Variants and Generations
The Medipix family progressed through sequential generations: Medipix1 prototypes, Medipix2 enhanced counting, and Medipix3 with charge-summing and improved energy discrimination; each generation benefited from collaborations with University of Glasgow, University of Canterbury, and University of Geneva. Related chips such as Timepix and Timepix3 introduced time-of-arrival and time-over-threshold measurements inspired by timing systems used at LHCb and ALICE (A Large Ion Collider Experiment). Sensor materials expanded to CdTe and GaAs for high-Z detection in proposals tested at European XFEL and PETRA III. Readout frameworks include interfaces to systems similar to those at ITER diagnostic suites and to software ecosystems in use at CERN OpenLab and ROOT (software).
Applications
Medipix detectors are applied in X-ray crystallography at facilities like ESRF, in computed tomography prototypes influencing Philips and Siemens Healthineers research programs, and in radiation monitoring for missions by European Space Agency and NASA. Clinical research trials used Medipix-based imagers in mammography and molecular imaging settings linked to hospitals such as Guy's and St Thomas' NHS Foundation Trust and Mayo Clinic. Industrial uses include non-destructive testing at Rolls-Royce supply chains, cultural heritage imaging in collaboration with British Museum conservation teams, and security screening technologies explored with Rapiscan Systems. Research deployments at synchrotron beamlines and free-electron lasers support experiments at Diamond Light Source, MAX IV, and European XFEL.
Collaborations and Partnerships
Medipix development relied on consortia involving national laboratories and universities including CERN, Paul Scherrer Institute, University of Barcelona, Niels Bohr Institute, and University of Liverpool. European Commission-funded projects under Framework Programme instruments such as FP6 and FP7 enabled partnerships with companies like AdvaMed-associated firms and with infrastructures including EMBL and ILL (Institut Laue-Langevin).
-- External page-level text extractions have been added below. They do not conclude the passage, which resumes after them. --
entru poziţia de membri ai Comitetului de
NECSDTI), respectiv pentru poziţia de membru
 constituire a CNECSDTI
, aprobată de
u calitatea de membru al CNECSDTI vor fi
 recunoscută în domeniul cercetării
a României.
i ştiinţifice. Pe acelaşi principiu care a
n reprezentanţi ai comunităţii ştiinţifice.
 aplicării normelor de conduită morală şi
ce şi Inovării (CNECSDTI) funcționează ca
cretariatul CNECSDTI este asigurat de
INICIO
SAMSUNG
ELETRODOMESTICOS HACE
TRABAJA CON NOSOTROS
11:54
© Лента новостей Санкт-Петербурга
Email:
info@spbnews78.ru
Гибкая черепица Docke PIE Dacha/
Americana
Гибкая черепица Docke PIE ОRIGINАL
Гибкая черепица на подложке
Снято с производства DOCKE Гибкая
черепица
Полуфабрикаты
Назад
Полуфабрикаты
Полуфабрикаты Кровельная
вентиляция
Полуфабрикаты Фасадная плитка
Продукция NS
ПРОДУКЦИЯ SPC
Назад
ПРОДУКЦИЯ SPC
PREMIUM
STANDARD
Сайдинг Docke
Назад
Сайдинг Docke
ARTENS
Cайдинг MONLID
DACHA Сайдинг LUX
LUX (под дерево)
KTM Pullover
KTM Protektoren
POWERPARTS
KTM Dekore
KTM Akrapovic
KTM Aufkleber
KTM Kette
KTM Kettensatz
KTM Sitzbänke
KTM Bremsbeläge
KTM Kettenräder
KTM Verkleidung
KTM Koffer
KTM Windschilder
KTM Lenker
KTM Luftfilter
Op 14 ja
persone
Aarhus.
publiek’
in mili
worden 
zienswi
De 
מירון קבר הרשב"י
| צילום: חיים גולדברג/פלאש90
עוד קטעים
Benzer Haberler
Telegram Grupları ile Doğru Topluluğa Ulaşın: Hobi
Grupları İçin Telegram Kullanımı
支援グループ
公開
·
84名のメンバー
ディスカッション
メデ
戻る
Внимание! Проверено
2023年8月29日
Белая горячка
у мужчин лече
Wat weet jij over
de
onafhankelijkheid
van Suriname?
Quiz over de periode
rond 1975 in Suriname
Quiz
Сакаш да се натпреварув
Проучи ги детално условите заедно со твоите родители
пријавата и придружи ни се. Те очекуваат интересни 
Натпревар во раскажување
Technology transfer and commercialization engaged organizations such as STFC, NPL (National Physical Laboratory), and SME partners across Switzerland, Italy, and United Kingdom for production and market adoption.
Impact and Legacy
Medipix influenced detector design in particle physics experiments at CERN and shaped imaging research at institutions like University College London and Karolinska Institutet. The technology seeded startups, informed standards adopted by IEEE, and contributed to open science tools used by the European Open Science Cloud community. Medipix-enabled publications appear across journals associated with Nature Publishing Group, Elsevier, and IOP Publishing, and the detectors continue to be cited in proposals to agencies such as European Research Council and Horizon 2020, leaving a legacy in both fundamental research infrastructures and translational applications spanning medical imaging and space science.